> [Task item]
Using the entries that follow, give the number of lines containing the string "format". Write nothing besides that number.
(Data for this exercise)
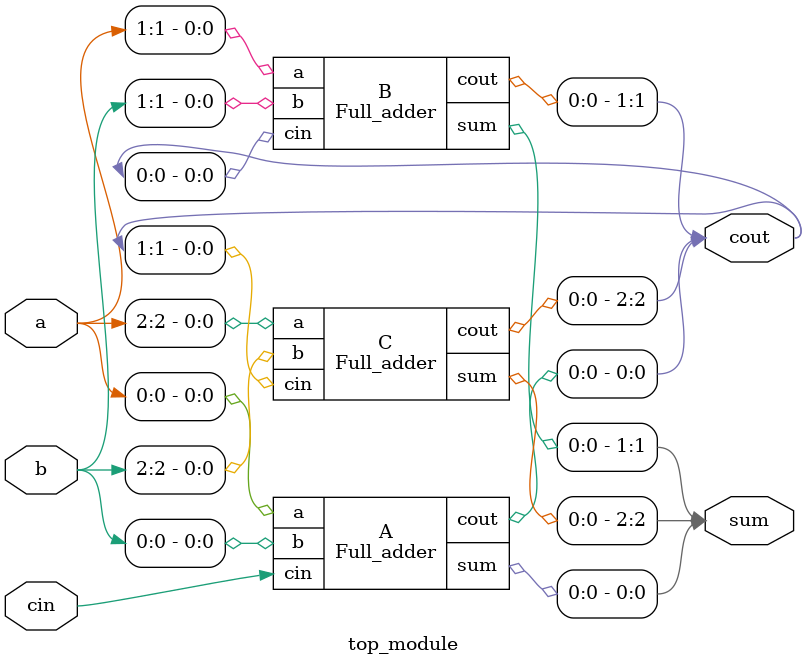
<source format=v>
module Full_adder( 
    input a, b, cin,
    output cout, sum );

//Create a full adder. 
//A full adder adds three bits (including carry-in) and produces a sum and carry-out.
//a		b		cin		cout	sum
//0		0		0		0		0
//0		0		1		0		1
//0		1		0		0		1
//0		1		1		1		0
//1		0		0		0		1
//1		0		1		1		0
//1		1		0		1		0
//1		1		1		1		1

//sum = a^b^cin
//cout = cin(a+b)+ab
wire s1,o1,o2,o3;
xor(s1,a,b);
xor(sum,s1,cin);

or(o1,a,b);
and(o2,a,b);
and(o3,o1,cin);
or(cout,o3,o2);
endmodule

module top_module( 
    input [2:0] a, b,
    input cin,
    output [2:0] cout,
    output [2:0] sum );
	
	Full_adder A(.a(a[0]),.b(b[0]),.cin(cin),.cout(cout[0]),.sum(sum[0]));
	Full_adder B(.a(a[1]),.b(b[1]),.cin(cout[0]),.cout(cout[1]),.sum(sum[1]));
	Full_adder C(.a(a[2]),.b(b[2]),.cin(cout[1]),.cout(cout[2]),.sum(sum[2]));

endmodule
</source>
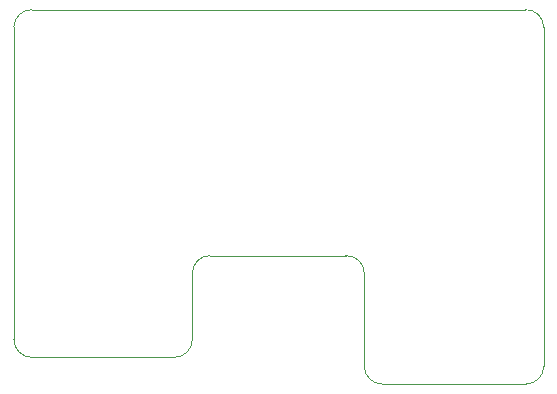
<source format=gbr>
%TF.GenerationSoftware,KiCad,Pcbnew,(6.0.5-0)*%
%TF.CreationDate,2022-05-22T19:36:29+08:00*%
%TF.ProjectId,StealthBurner,53746561-6c74-4684-9275-726e65722e6b,rev?*%
%TF.SameCoordinates,Original*%
%TF.FileFunction,Profile,NP*%
%FSLAX46Y46*%
G04 Gerber Fmt 4.6, Leading zero omitted, Abs format (unit mm)*
G04 Created by KiCad (PCBNEW (6.0.5-0)) date 2022-05-22 19:36:29*
%MOMM*%
%LPD*%
G01*
G04 APERTURE LIST*
%TA.AperFunction,Profile*%
%ADD10C,0.100000*%
%TD*%
G04 APERTURE END LIST*
D10*
X125625998Y-90392458D02*
X125625998Y-116858539D01*
X155295610Y-119126000D02*
G75*
G03*
X156795610Y-120625990I1499890J-100D01*
G01*
X170487310Y-119125990D02*
X170487310Y-90426568D01*
X155295600Y-111252418D02*
X155295600Y-119126000D01*
X139229788Y-118358488D02*
G75*
G03*
X140729788Y-116858529I12J1499988D01*
G01*
X142229788Y-109753788D02*
X153731468Y-109753788D01*
X168987310Y-120626010D02*
G75*
G03*
X170487310Y-119125990I90J1499910D01*
G01*
X127125998Y-88927967D02*
G75*
G03*
X125625998Y-90392458I2J-1500433D01*
G01*
X156795610Y-120625990D02*
X168987310Y-120625990D01*
X142229788Y-109753788D02*
G75*
G03*
X140729788Y-111253788I-88J-1499912D01*
G01*
X168923178Y-88927938D02*
X127125998Y-88927938D01*
X139229788Y-118358529D02*
X127126008Y-118358529D01*
X170487307Y-90426568D02*
G75*
G03*
X168923178Y-88927938I-1500607J-632D01*
G01*
X125626071Y-116858539D02*
G75*
G03*
X127126008Y-118358529I1499929J-61D01*
G01*
X140729788Y-116858529D02*
X140729788Y-111253788D01*
X155295606Y-111252418D02*
G75*
G03*
X153731468Y-109753788I-1499506J518D01*
G01*
M02*

</source>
(End Data for this exercise)
> [Your response]
3